Küresel olarak aile algısı “aile tarihseldir, geleneklerin dayattığı bir kurumdur, temel olan bireydir ve cinsiyet eşitliğidir” yönünde değişirken, bu değişimin aile kurumuna zarar verdiğini gördük. Oysaki aile canlı bir kurum ve güven alanı olarak yaşamalıdır. Ailede temel olan iş birliği ana temasıyla tüm bu algı ve değişime karşı bilinçli birey, sağlıklı aile ve güçlü toplum için gerekli psikolojik olgunluğun sağlanması hedefiyle eyleme geçtik.
Aile kurumunun küresel olarak yıprandığı, yeni kuşakların evlilikten kaçındığı, bazı ülkelerde boşanma oranının %60’lara çıktığı günümüzde, sosyal anlamda koruyucu, önleyici ve aynı zamanda rehabilite edici çok fazla gayrete ihtiyaç var.
Evliliği güçlendirmek için emek vermek gerekiyor. İş insanları nasıl işi için yatırım yapıyorsa kişiler de aile için yatırım yapmalı. Evliliği de geliştirmek için kafa yormak, kitap okumak, bununla ilgili zihinsel egzersizler yapmak gerekiyor.
Bütün dünyada olduğu gibi Türkiye’de de aile kurumunda ciddi bir yıpranma hatta çöküş var.

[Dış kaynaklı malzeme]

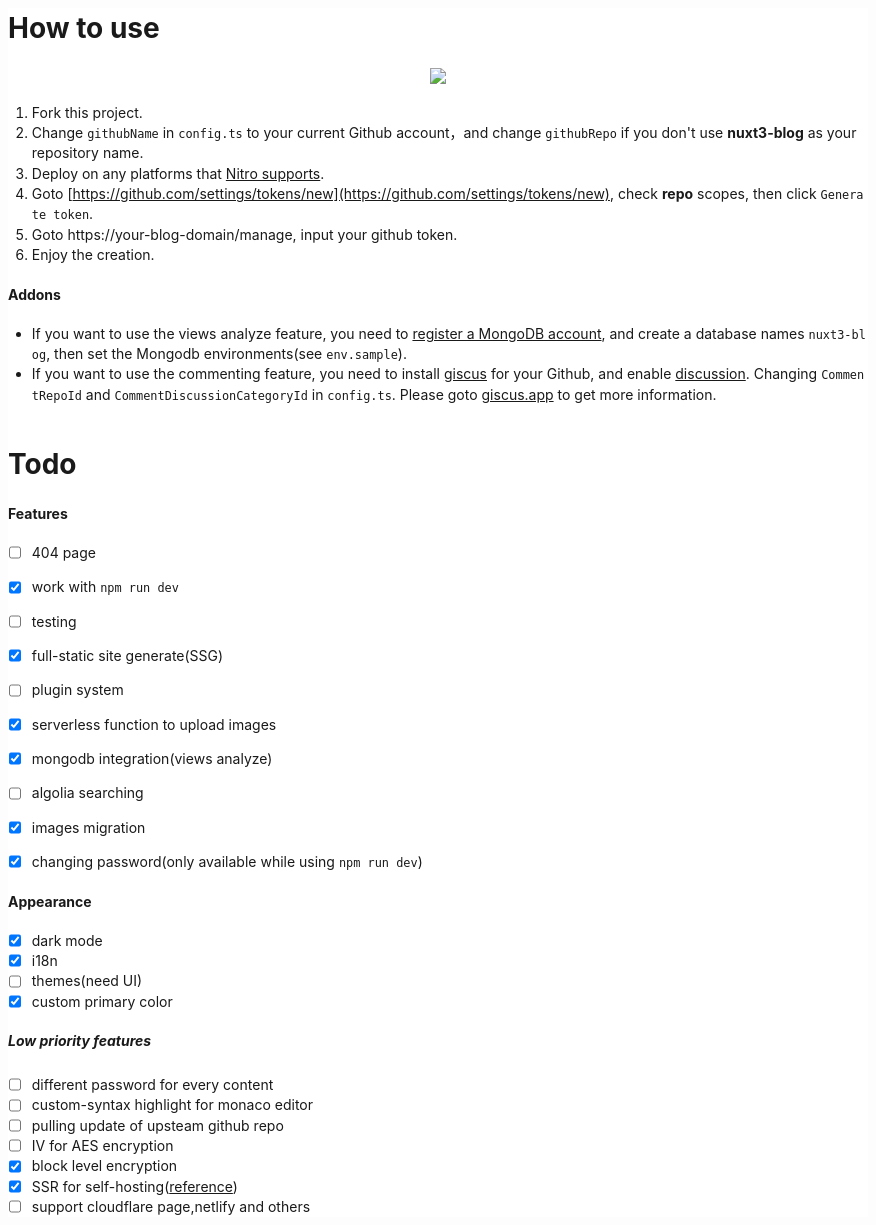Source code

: # How to use
<center>
<img width="600px" src="https://s2.loli.net/2024/03/10/ih2KsmBDISAWN3U.png"/>
</center>

1. Fork this project.
3. Change `githubName` in `config.ts` to your current Github account，and change `githubRepo` if you don't use **nuxt3-blog** as your repository name.
2. Deploy on any platforms that [Nitro supports](https://nitro.unjs.io/deploy).
4. Goto [https://github.com/settings/tokens/new](https://github.com/settings/tokens/new), check **repo** scopes, then click `Generate token`.
5. Goto https://your-blog-domain/manage, input your github token.
6. Enjoy the creation.

#### Addons
* If you want to use the views analyze feature, you need to [register a MongoDB account](https://www.mongodb.com/cloud/atlas/register), and create a database names `nuxt3-blog`, then set the Mongodb environments(see `env.sample`).
* If you want to use the commenting feature, you need to install [giscus](https://github.com/apps/giscus) for your Github, and enable [discussion](https://docs.github.com/en/repositories/managing-your-repositorys-settings-and-features/enabling-features-for-your-repository/enabling-or-disabling-github-discussions-for-a-repository). Changing `CommentRepoId` and `CommentDiscussionCategoryId` in `config.ts`. Please goto [giscus.app](giscus.app) to get more information.

# Todo
#### Features
- [ ] 404 page
- [x] work with `npm run dev`
- [ ] testing
- [x] full-static site generate(SSG)
- [ ] plugin system
- [x] serverless function to upload images
- [x] mongodb integration(views analyze)
- [ ] algolia searching
- [x] images migration
- [x] changing password(only available while using `npm run dev`)


#### Appearance
- [x] dark mode
- [x] i18n
- [ ] themes(need UI)
- [x] custom primary color
##### Low priority features
- [ ] different password for every content
- [ ] custom-syntax highlight for monaco editor
- [ ] pulling update of upsteam github repo
- [ ] IV for AES encryption
- [x] block level encryption
- [x] SSR for self-hosting([reference](https://blog.yunyuyuan.net/articles/8346))
- [ ] support cloudflare page,netlify and others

Böyle durumda sadece sorunlu insanlarla uğraşmak buz dağının görünen kısmı. Önemli olan neden bozulduğu ve bunu düzeltilebileceği kısmıdır.
Aileler Üniversitede projesi bağlamında Aile Çalışma Gurubu olarak aile kurumunun geleceği için bir seferberlik başlatılması üzere bir manifesto yayınladık.
AİLE MANİFESTOSU
1- Aile kurumunun devamlılığının küresel olarak %50 oranın üstünde başarısızlığa uğradığı gerçeği ile karşı karşıyayız. Bunun bir tehlike olduğunu düşünüyoruz. Ailenin ‘geleneksel bir dayatma’ olduğunu kutsal olanın birey olduğunu savunan akımlara karşı, kanıtlara dayalı beyanımızı açıklamak zorundayız.
2- Aile kurumu insanoğlunun toplumsallaşma sürecinde, evrimsel psikolojinin öngördüğü bir tekâmül ve çok önemli bir keşif olduğunu, eşleşmenin biyolojik ve ilkel, evliliğin psikolojik ve kültürel olduğunu, gelişmişlik düzeyi ile ilgili olduğunu,
3- Ailenin insanoğlunun, Maslov’un Psikososyal İhtiyaçlar hiyerarşisinde belirtildiği gibi “Güvenli yaşama, duygusal paylaşım ve sosyal destek ihtiyacı” na cevap veren en temel kurum, yapıtaşı özellikte olduğunu,
4- Nörobilim’in ve Mutluluk Bilimi’nin (Pozitif Psikoloji) kanıtladığı gibi insanın ilişkisel bir varlık olduğu yalnız yaşamaya göre programlanmadığı bu nedenle “anahtar kavram işbirliği” ortamının onun yararına olduğunu,
5- Aile içinde ilişki yönetiminin rekabet odaklı değil tamamlayıcı odaklı olması gerektiğini,
6- İnsanın yalnızlaşmasının modernizmin kâbusu olmasında en önemli nedenlerinden birisinin aile bağlarının zayıflaması olduğunu, zihinsel dönüşüm olmadan sosyal dönüşümün olamayacağını,
7- Aile değerlerini en kısa anlatan 5 S, 1 M (Sevgi, Saygı, Sadakat, Sabır, Samimiyet ve Manevi Birikimler) kavramların güçlendirilmesine özen gösterilmesi gerektiğini,
8- Bir çocuğun en büyük şansının huzurlu, güven verici ve ortak amaçları olan bir ailede büyümesinin olduğunu,
9- Eğer gerekli önlemler alınmazsa toplumda suç, şiddet, bağımlılık, ruhsal hastalıklarda artışın kaçınılmaz olacağını, çekirdek olarak dinamik ailenin dinamik toplum olduğunu,
10- Her şeye rağmen geç kalınmadığını ivedilikle kısa orta ve uzun vadeli planlarla gidişin düzeltilebileceğini, bunun için sadece devletin değil bireyler ve STK ların ortak akıl oluşturması gerektiğini kamuoyuna beyan ederiz.
Aile büyük bir birey, birey küçük bir ailedir.